Collected data -
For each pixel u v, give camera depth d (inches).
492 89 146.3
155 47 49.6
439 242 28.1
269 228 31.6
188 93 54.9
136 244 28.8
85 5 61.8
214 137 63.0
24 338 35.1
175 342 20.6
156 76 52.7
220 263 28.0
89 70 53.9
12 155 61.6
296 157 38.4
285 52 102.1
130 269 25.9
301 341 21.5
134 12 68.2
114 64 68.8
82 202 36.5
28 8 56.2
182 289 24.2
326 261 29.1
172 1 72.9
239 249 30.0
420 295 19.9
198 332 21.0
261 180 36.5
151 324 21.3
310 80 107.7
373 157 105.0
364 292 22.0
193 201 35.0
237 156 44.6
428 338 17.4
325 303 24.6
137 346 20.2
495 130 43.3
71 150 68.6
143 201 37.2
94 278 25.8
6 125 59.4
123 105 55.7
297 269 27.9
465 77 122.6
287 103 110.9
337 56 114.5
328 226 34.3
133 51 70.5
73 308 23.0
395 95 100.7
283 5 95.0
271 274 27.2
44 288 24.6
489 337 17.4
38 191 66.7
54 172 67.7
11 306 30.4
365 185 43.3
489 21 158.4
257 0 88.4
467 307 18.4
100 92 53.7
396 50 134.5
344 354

To do -
Word for word, transcribe each record.

Exercise result -
For each pixel u v, give camera depth d (inches).
492 89 146.3
155 47 49.6
439 242 28.1
269 228 31.6
188 93 54.9
136 244 28.8
85 5 61.8
214 137 63.0
24 338 35.1
175 342 20.6
156 76 52.7
220 263 28.0
89 70 53.9
12 155 61.6
296 157 38.4
285 52 102.1
130 269 25.9
301 341 21.5
134 12 68.2
114 64 68.8
82 202 36.5
28 8 56.2
182 289 24.2
326 261 29.1
172 1 72.9
239 249 30.0
420 295 19.9
198 332 21.0
261 180 36.5
151 324 21.3
310 80 107.7
373 157 105.0
364 292 22.0
193 201 35.0
237 156 44.6
428 338 17.4
325 303 24.6
137 346 20.2
495 130 43.3
71 150 68.6
143 201 37.2
94 278 25.8
6 125 59.4
123 105 55.7
297 269 27.9
465 77 122.6
287 103 110.9
337 56 114.5
328 226 34.3
133 51 70.5
73 308 23.0
395 95 100.7
283 5 95.0
271 274 27.2
44 288 24.6
489 337 17.4
38 191 66.7
54 172 67.7
11 306 30.4
365 185 43.3
489 21 158.4
257 0 88.4
467 307 18.4
100 92 53.7
396 50 134.5
344 354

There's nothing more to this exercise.